La migraine

Médecins, étudiants et professionnels :

  Le traitement de la migraine est multiple et repose sur l’éviction des facteurs déclenchants, le traitement de la crise et le traitement de fond (appelée aussi traitement prophylactique).

 

L’éviction des facteurs déclenchants  doit toujours être envisagée.
Néanmoins elle n’est pas toujours possible et elle ne doit pas être excessive car pouvant alors conduire à amplifier les conduites d’évitement du migraineux qui sont un déterminant important de l’altération de la qualité de vie de la migraine entre les crises.

Le traitement de crise doit être proposé à tous les migraineux.

Compte tenu des mécanismes supportant la douleur migraineuse, le traitement de la crise sans aura repose essentiellement sur les anti-inflammatoires non stéroïdiens qui diminuent l’inflammation des vaisseaux méningés ou les triptans qui sont des médicaments vasoconstricteurs qui réduisent le calibre de ces vaisseaux dilatés au cours de la crise.
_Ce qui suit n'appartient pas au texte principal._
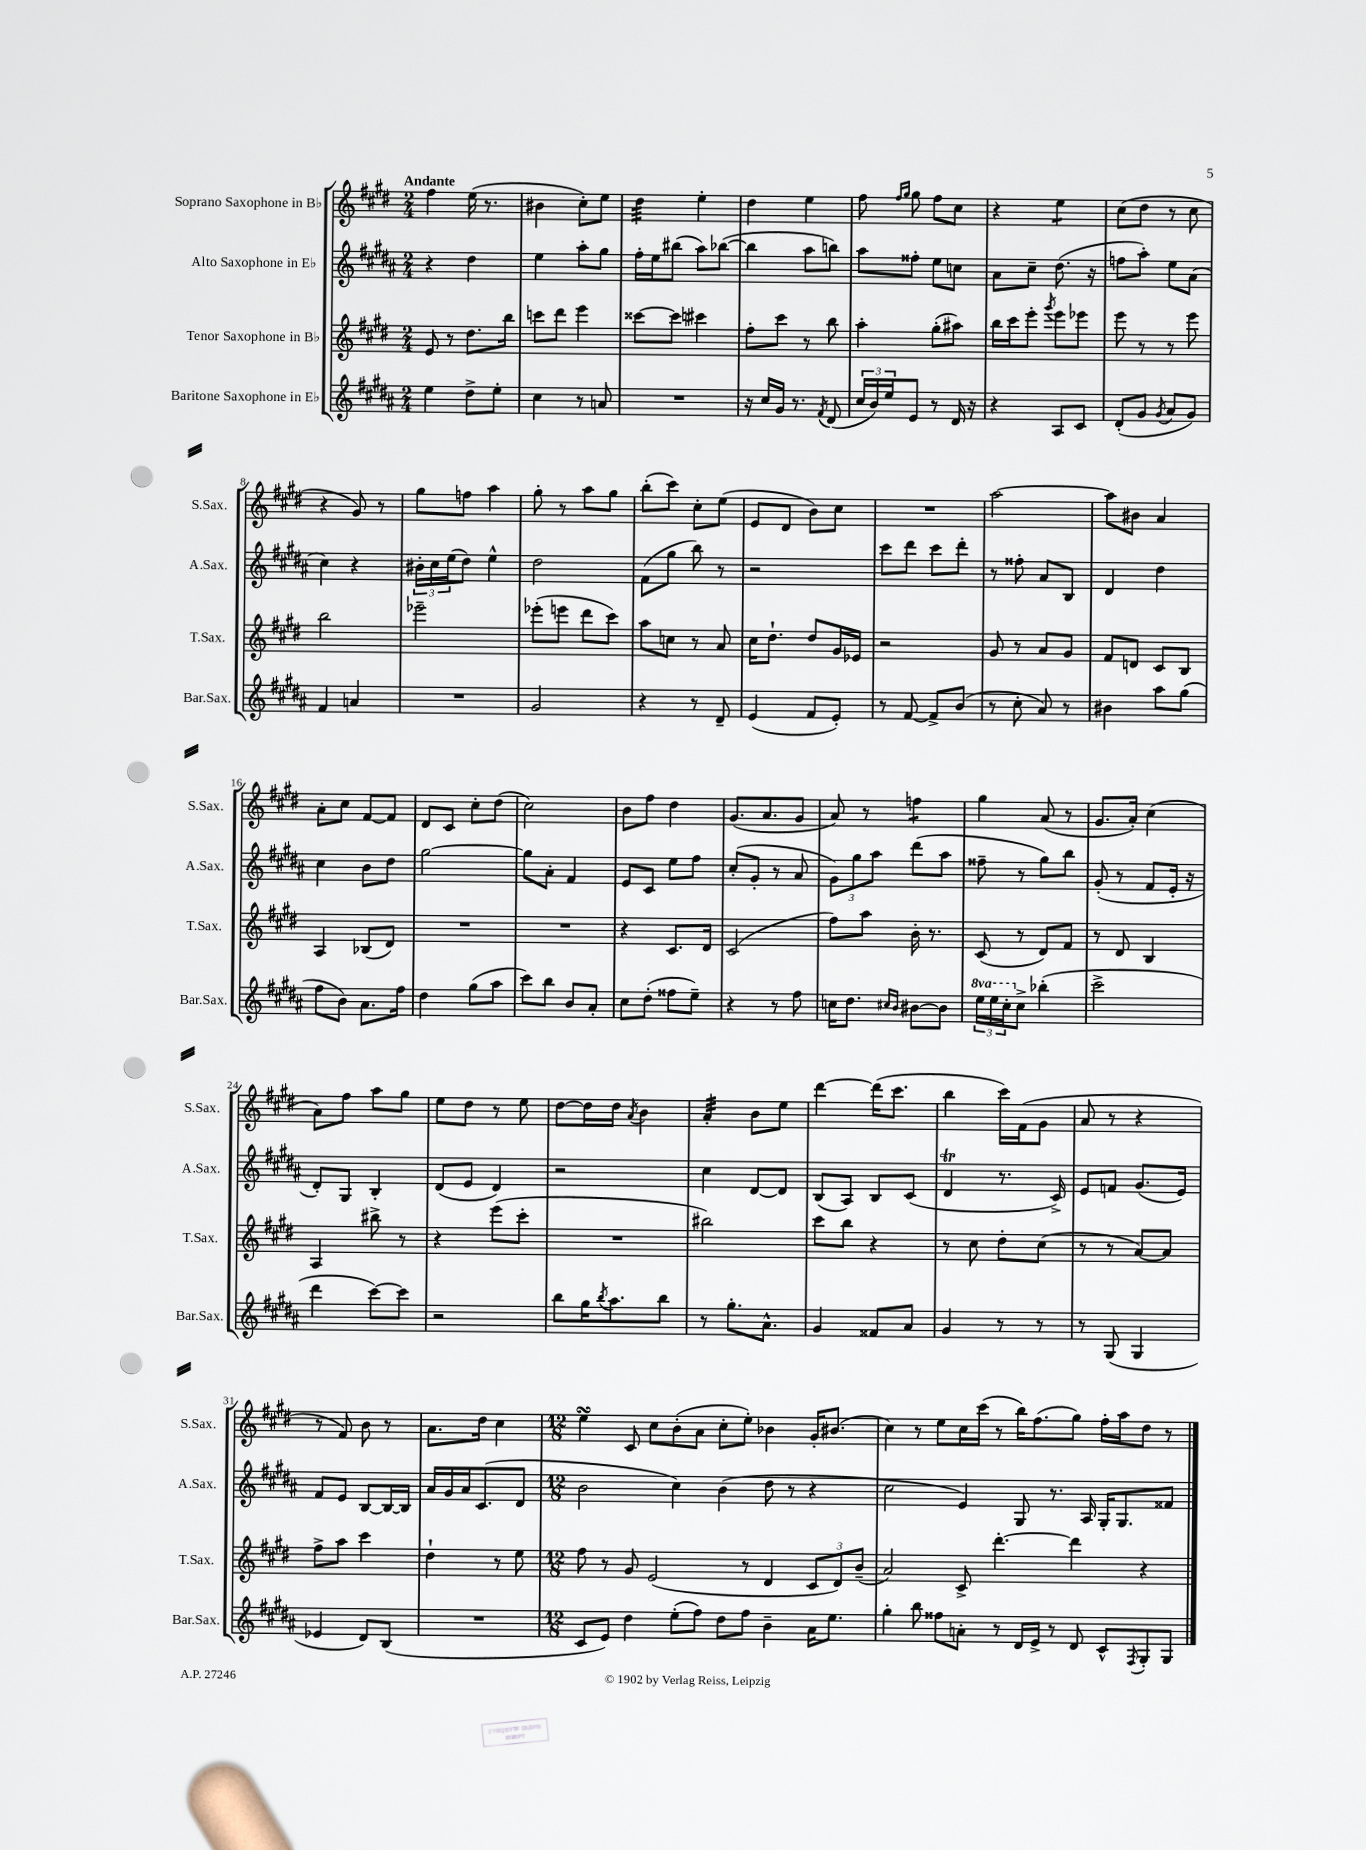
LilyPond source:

<<
\new StaffGroup <<
\new Staff = "s0" \with { instrumentName = "Soprano Saxophone in Bb" shortInstrumentName = "S.Sax." } {
    \clef treble \key e \major \numericTimeSignature \time 2/4 \tempo "Andante"
    fis''4 e''16( r8. |
    bis'4 cis''8-.) e''8 |
    dis''4:32 e''4-. |
    dis''4 e''4 |
    fis''8 \grace { fis''16 gis''16 } gis''8 fis''8 cis''8 |
    r4 e''4:8 |
    cis''8( dis''8 r8 cis''8 |
    r4 gis'8) r8 |
    gis''8 f''8 a''4 |
    gis''8-. r8 a''8 gis''8 |
    b''8-.( cis'''8) cis''8-. e''8( |
    e'8 dis'8 b'8) cis''8 |
    R2 |
    a''2~ |
    a''8 bis'8 a'4 |
    a'8-. cis''8 fis'8~ fis'8 |
    dis'8 cis'8 cis''8-. dis''8( |
    cis''2) |
    b'8 fis''8 dis''4 |
    gis'8.( a'8. gis'8 |
    a'8) r8 f''4:8 |
    gis''4 a'8( r8 |
    gis'8. a'16-.) cis''4( |
    a'8) fis''8 a''8 gis''8 |
    e''8 dis''8 r8 e''8 |
    dis''8~ dis''16 dis''16 \acciaccatura { a'8 } b'4 |
    a'4:32-. b'8 e''8 |
    dis'''4~ dis'''16( cis'''8. |
    b''4 cis'''16) fis'16( gis'8 |
    a'8 r8 r4 |
    r8 fis'8) b'8 r8 |
    a'8. dis''16 cis''4 |
    \numericTimeSignature \time 12/8 e''4\turn cis'8 cis''8 b'8-.( a'8 cis''8-. e''8-.) bes'4 gis'16-. bis'8.( |
    cis''4) r8 e''8 cis''16 cis'''16( r8 b''16) fis''8.( gis''8) fis''16-. a''16 dis''8 r8 \bar "|." |
}
\new Staff = "s1" \with { instrumentName = "Alto Saxophone in Eb" shortInstrumentName = "A.Sax." } {
    \clef treble \key b \major \numericTimeSignature \time 2/4
    r4 dis''4 |
    e''4 ais''8-. gis''8 |
    fis''16-. e''16 bis''8( ais''8) bes''8~( |
    bes''4 ais''8 b''8) |
    ais''8 fisis''8-. e''8 c''8 |
    ais'8 cis''8-- dis''8.( r16 |
    f''8 ais''8-.) e''8 ais'8( |
    cis''4) r4 |
    \tuplet 3/2 { bis'16-. cis''16 e''16( } dis''8) e''4-^ |
    dis''2 |
    fis'8( gis''8 b''8) r8 |
    r2 |
    cis'''8 dis'''8 cis'''8 dis'''8-. |
    r8 fisis''8-. ais'8 b8 |
    dis'4 dis''4 |
    cis''4 b'8 dis''8 |
    gis''2~ |
    gis''8 ais'8-. fis'4 |
    e'8 cis'8 e''8 fis''8 |
    cis''8-.( gis'8-. r8 ais'8 |
    \tuplet 3/2 { gis'8) gis''8 ais''8 } dis'''8( ais''8 |
    fisis''8-- r8 gis''8) b''8 |
    gis'8-.( r8 fis'8 e'16-. r16 |
    dis'8-.) gis8 b4-. |
    dis'8( e'8 dis'4) |
    r2 |
    cis''4 dis'8~ dis'8 |
    b8( ais8) b8 cis'8( |
    dis'4\trill r8. cis'16->) |
    e'8 f'8 gis'8.( e'16) |
    fis'8 e'8 b8~ b16~ b16 |
    ais'16 gis'16 ais'16 cis'8.( dis'8 |
    \numericTimeSignature \time 12/8 b'2 cis''4) b'4( dis''8 r8 r4 |
    cis''2 e'4) gis8 r8. ais16 gis16-. gis8. fisis'8 \bar "|." |
}
\new Staff = "s2" \with { instrumentName = "Tenor Saxophone in Bb" shortInstrumentName = "T.Sax." } {
    \clef treble \key e \major \numericTimeSignature \time 2/4
    e'8 r8 dis''8. b''16 |
    c'''8 dis'''8 e'''4 |
    cisis'''8~ cisis'''8 cis'''4 |
    fis''8-. cis'''8 r8 b''8 |
    a''4-. gis''8-.( ais''8) |
    b''16 cis'''16 e'''8-. \acciaccatura { gis'''8 } e'''8 ees'''8 |
    e'''8 r8 r8 e'''8 |
    b''2 |
    ees'''2-- |
    ees'''8-.( e'''8 dis'''8 cis'''8) |
    a''8 c''8 r8 a'8 |
    cis''16 dis''8.-! dis''8 gis'16 ees'16 |
    r2 |
    gis'8 r8 a'8 gis'8 |
    fis'8 d'8 cis'8 b8 |
    a4 bes8( dis'8) |
    R2 |
    R2 |
    r4 cis'8. dis'16 |
    cis'2( |
    fis''8) a''8 b'16-. r8. |
    cis'8( r8 dis'8) fis'8 |
    r8 dis'8 b4 |
    a4 bis''8-> r8 |
    r4 e'''8( cis'''8-. |
    R2 |
    bis''2) |
    cis'''8 b''8 r4 |
    r8 cis''8 dis''8-. cis''8( |
    r8 r8 a'8~) a'8 |
    fis''8-> a''8 cis'''4 |
    dis''4-! r8 e''8 |
    \numericTimeSignature \time 12/8 fis''8 r8 gis'8 e'2( r8 dis'4 \tuplet 3/2 { cis'8 dis'8) b'8--( } |
    a'2) cis'8-> dis'''4.~-. dis'''4 r4 \bar "|." |
}
\new Staff = "s3" \with { instrumentName = "Baritone Saxophone in Eb" shortInstrumentName = "Bar.Sax." } {
    \clef treble \key b \major \numericTimeSignature \time 2/4 \set Staff.ottavationMarkups = #ottavation-simple-ordinals
    e''4 dis''8-> e''8-. |
    cis''4 r8 a'8 |
    R2 |
    r16 cis''16 gis'16 r8. \acciaccatura { fis'8 } dis'8( |
    \tuplet 3/2 { cis''16 b'16) e''16 } e'8 r8 dis'16 r16 |
    r4 ais8 cis'8 |
    dis'8-.( gis'8 \acciaccatura { gis'8 } ais'8 gis'8) |
    fis'4 a'4 |
    R2 |
    gis'2 |
    r4 r8 dis'8-- |
    e'4( fis'8 e'8-.) |
    r8 fis'8~ fis'8-> b'8( |
    r8 cis''8-. ais'8) r8 |
    bis'4 ais''8 gis''8( |
    fis''8 b'8) ais'8. fis''16 |
    dis''4 gis''8( ais''8 |
    cis'''8) b''8 b'8 ais'8-. |
    cis''8 dis''8-.( fisis''8 e''8--) |
    r4 r8 fis''8 |
    c''16 dis''8. \grace { cis''16 b'16 } bis'8~ bis'8 |
    \tuplet 3/2 { \ottava #1 e'''16 e'''16 cis'''16-. \ottava #0 } cis''8-> bes''4-.( |
    cis'''2-> |
    dis'''4 cis'''8~) cis'''8 |
    r2 |
    b''8 gis''16 \acciaccatura { b''8 } ais''8. b''8 |
    r8 gis''8.-. ais'8.-^ |
    gis'4 fisis'8 ais'8 |
    gis'4 r8 r8 |
    r8 gis8( gis4 |
    ees'4 dis'8) b8( |
    R2 |
    \numericTimeSignature \time 12/8 cis'8 e'8) dis''4 e''8-.( fis''8) dis''8 fis''8 b'4-- ais'16 e''8. |
    gis''4-. b''8 fisis''8 a'8-. r8 dis'16 e'16-> r8 dis'8 cis'8-^ \acciaccatura { fis8 } gis8-. gis8 \bar "|." |
}
>>
>>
Les anti-inflammatoires non stéroïdiens sont contre-indiqué chez les migraineux ayant des antécédents d’ulcère gastroduodénal et à utiliser avec prudence chez les migraineux ayant des antécédents de maladie rénale. Les triptans sont contre-indiqués chez les migraineux ayant des antécédents vasculaires (infarctus, hypertension artérielle non ou mal traitée, accident vasculaire cérébral…).

  Anti-inflammatoires non stéroïdiens et triptans peuvent être utilisés individuellement ou combinée et parfois en prise simultanée. Il convient d’insister sur le risque d’abus et de rappeler que les anti-inflammatoires non stéroïdiens ne doivent pas être utilisés plus de 15 jours par mois et les triptans pas plus de 10 jours par mois.

Pour la crise avec aura, le traitement n’est pas validé et les anti-inflammatoires non-stéroïdiens sont souvent proposés au début de l’aura en gardant les triptans si la céphalée survient ultérieurement.

Chez certains migraineux (traitement de crise insuffisamment efficace, persistance d’une altération de la qualité de vie, tendance à la céphalée chronique quotidienne et à l’abus médicamenteux) un traitement de fond doit utilisé. L’objectif de ce traitement dit prophylactique est d’augmenter le seuil de déclenchement des crises afin d’en réduire la fréquence (l’objectif est généralement de réduire cette dernière d’au moins 50 %). En aucun il s’agit d’un traitement curateur.  Le traitement de fond sera évaluée sur trois mois et en cas d’efficacité poursuivi sur 6 à 18 mois avant d’essayer de l’arrêter. Il peut faire appel à diverses classes médicamenteuses qui pour la plupart n’étaient pas destinées initialement au traitement de la migraine et celles ayant le mieux démontré leur efficacité sont certains antihypertenseurs et certains antiépileptiques. Leur niveau d’efficacité est similaire mais leur effet est très variable selon les migraineux. Le choix repose surtout sur une volonté constante de ne pas induire d’effets indésirables sachant que les plus redoutés sont l’effet sédatif et la prise de poids. L’approche pharmacologique peut être couplée à une approche non pharmacologique. Dans ce cadre, les techniques ayant montré leur efficacité sont la relaxation-sophrologie le rétrocontrôle biologique (bio-feed-back) et la thérapie cognitive-comportementale, techniques qui ont en commun de permettre  une meilleur gestion du stress. L’acupuncture peut-être proposé. Les autres approches non-pharmacologiques (homéopathie, ostéopathie…) n’ont pas fait la preuve de leur efficacité et de leur intérêt dans le traitement de fond de la migraine.